Copy the entries below exactly; any picture among them should be left out.

+++ Records provided

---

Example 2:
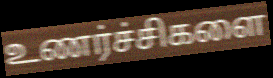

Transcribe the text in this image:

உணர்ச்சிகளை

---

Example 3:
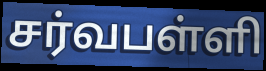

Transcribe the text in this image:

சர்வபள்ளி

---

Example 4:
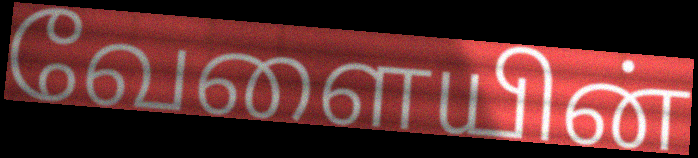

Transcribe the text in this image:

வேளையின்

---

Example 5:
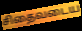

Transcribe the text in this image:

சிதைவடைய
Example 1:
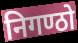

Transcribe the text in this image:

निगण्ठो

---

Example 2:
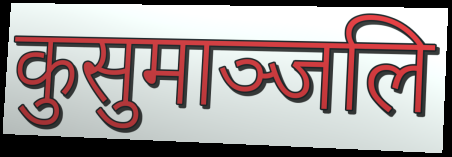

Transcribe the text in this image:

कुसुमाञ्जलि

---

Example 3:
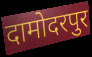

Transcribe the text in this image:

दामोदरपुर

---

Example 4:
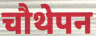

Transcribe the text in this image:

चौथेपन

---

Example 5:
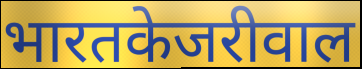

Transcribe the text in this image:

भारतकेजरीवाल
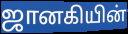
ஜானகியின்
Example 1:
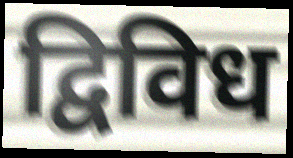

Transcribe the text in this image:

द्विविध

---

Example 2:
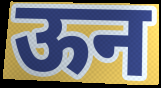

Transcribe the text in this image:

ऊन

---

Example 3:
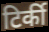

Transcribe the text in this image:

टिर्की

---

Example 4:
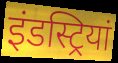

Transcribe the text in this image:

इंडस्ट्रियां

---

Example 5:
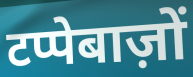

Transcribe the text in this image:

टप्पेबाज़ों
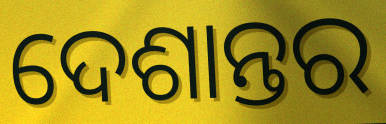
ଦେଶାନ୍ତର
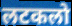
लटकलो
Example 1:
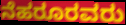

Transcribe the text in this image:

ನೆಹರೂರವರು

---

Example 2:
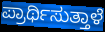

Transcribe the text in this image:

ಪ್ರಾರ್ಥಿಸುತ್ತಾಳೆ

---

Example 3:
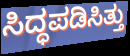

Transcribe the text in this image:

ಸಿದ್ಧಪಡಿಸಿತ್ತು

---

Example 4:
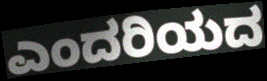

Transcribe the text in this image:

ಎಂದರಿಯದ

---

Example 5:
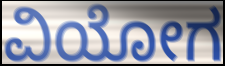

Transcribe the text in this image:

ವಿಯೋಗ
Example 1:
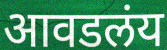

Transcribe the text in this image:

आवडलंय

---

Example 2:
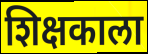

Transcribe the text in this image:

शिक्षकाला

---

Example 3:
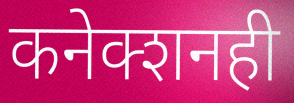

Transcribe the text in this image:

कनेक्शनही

++++++

* Response *
---

Example 2:

Transcribe the text in this image:

உணர்ச்சிகளை

---

Example 3:

Transcribe the text in this image:

சர்வபள்ளி

---

Example 4:

Transcribe the text in this image:

வேளையின்

---

Example 5:

Transcribe the text in this image:

சிதைவடைய
Example 1:

Transcribe the text in this image:

निगण्ठो

---

Example 2:

Transcribe the text in this image:

कुसुमाञ्जलि

---

Example 3:

Transcribe the text in this image:

दामोदरपुर

---

Example 4:

Transcribe the text in this image:

चौथेपन

---

Example 5:

Transcribe the text in this image:

भारतकेजरीवाल
ஜானகியின்
Example 1:

Transcribe the text in this image:

द्विविध

---

Example 2:

Transcribe the text in this image:

ऊन

---

Example 3:

Transcribe the text in this image:

टिर्की

---

Example 4:

Transcribe the text in this image:

इंडस्ट्रियां

---

Example 5:

Transcribe the text in this image:

टप्पेबाज़ों
ଦେଶାନ୍ତର
लटकलो
Example 1:

Transcribe the text in this image:

ನೆಹರೂರವರು

---

Example 2:

Transcribe the text in this image:

ಪ್ರಾರ್ಥಿಸುತ್ತಾಳೆ

---

Example 3:

Transcribe the text in this image:

ಸಿದ್ಧಪಡಿಸಿತ್ತು

---

Example 4:

Transcribe the text in this image:

ಎಂದರಿಯದ

---

Example 5:

Transcribe the text in this image:

ವಿಯೋಗ
Example 1:

Transcribe the text in this image:

आवडलंय

---

Example 2:

Transcribe the text in this image:

शिक्षकाला

---

Example 3:

Transcribe the text in this image:

कनेक्शनही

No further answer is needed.